How to Create an AI Clone

In this article, I will show a step-by-step tutorial of how to use AI Clone function of a2e.ai

What is AI Clone?

An AI clone of a specific user is an approach to creating his / her videos without the person’s physical presence or speaking. AI learns a neural network that is capable of synthesizing audio and images of the specific user. Such learning is accomplished given a short video clip of the user.

A2E’s AI clone is also referred as “instant avatar” or “small sample learning” in other avatar creation website. In academic, such method is called “fine-tuning”.

We have trained a large AI model using the audio and video data collected from thousands of people of different ethics and languages. Such model is referred as the base model. We assign a version to the base model. E.g. V3 as you can see from the video creation tab.

Given new video data of a new user (who is likely not part of our base model training), we start the training process of the base model again with only the new user’s data, so as to learn the face appearance, lip motion, and audio rhythm of the new user. The result of such training process is called “fine-tuned” model. A fine-tuned model is only able to create videos of a specific user while a base model is able to create videos of many users. On the other hand, a fine-tuned model creates much better visual and audio of a specific user than if you directly use the base model.

Step 1: Prepare Data

High quality data is the key to high quality AI clone. Make sure your data is a video clip of the target user speaking from the start to the end.

	Ideal	Bad
Video Length	60 -120 seconds	less than 60 seconds longer than 300 seconds
Face	Containing only front-look face	Side face, swinging face, upside-down face
# of persons	only 1 person	Frames with no person at all. Frames with more than 1 person
Audio Sync	Audio in sync with lip motion	audio not in sync with lip motion
Speaking Volume	Mild and comfortable. Normal person speaking.	Too loud. Too quite.
Noise	No noise at all	Background Noise Noise of air conditioner Other people speaking Noise from streets
Resolution	1080p	less than 720p
Trim	Starting from a frame in the middle of the person’s speech. Ending at a frame in the middle of the person’s speech.	Starting or ending at a frame when the user stops speech.

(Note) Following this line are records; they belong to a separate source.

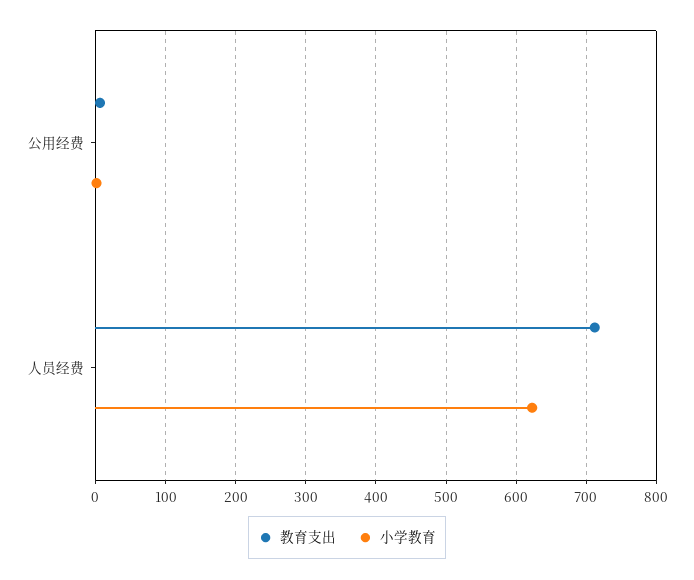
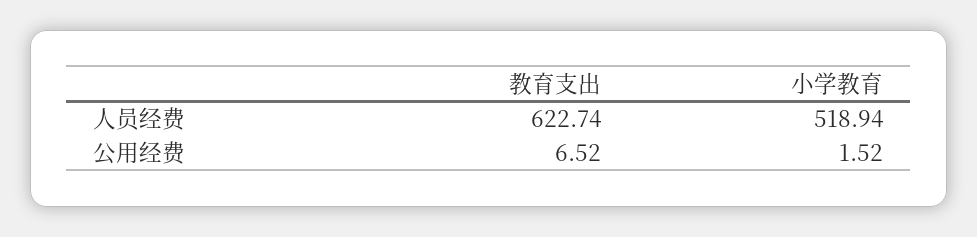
  {
    "教育支出": {
      "公用经费": 6.52,
-     "人员经费": 710
+     "人员经费": 622.74
    },
    "小学教育": {
      "公用经费": 1.52,
-     "人员经费": 620
+     "人员经费": 518.94
    }
  }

Step 2: Train Voice and Video

2.1 Train the Voice Model

Click “Voice Clone” tab, type a voice name that you can memorize.

Upload the audio that you extracted from the video file. There are a number of free software allowing you to extract audio from a video file. E.g. capcut, VLC player, or ffmpeg

Alternatively, you can record in live by clicking “Start Recording”.

The uploaded audio file should follow these rules:

	Ideal	Bad
Length	2-5 minutes	< 1 minute
Noise	No noise	Background Noise Noise of air conditioner Other people speaking Noise from streets
# of persons	only 1 person	Audio containing more than 1 person speaking
Speaking Volume	Mild and comfortable. Normal person speaking.	Too loud. Too quite.

Click “Start Training” and agree the credits that you will pay.

Wait for 1 minutes. Then you can use English. If you want to use other languages e.g. Chinese, you will need to wait for 24 hours.

2.2 Train the Video Model

Click “Video Twin” tab

Click create new. Upload the video of the user.

Hover the mouse over the thumbnail picture. Click Animate.

Wait for ~ 2 hours. Then go to create video tab. Refresh your browsers. You will see the thumbnail of your video clone.

3. Use the AI Clone

Click create video tab. You will see the picture of your video clone with a diamond sticker.

Select your AI clone. Type some text in the text box on the left. Select a proper launguage. Select “Voice Clone / XXX” from the Voices drop menu.

Click “Preview Audio”. Wait till the spinning wait bar finishes. Listen to the audio.

Click “Generate Video” if you are fine with the generated audio. Or click the speaker icon to listen to the generated audio again.

Wait for several minutes for your results. You will receive a success notice by email. Go to “My Assets” tab. View or download your result.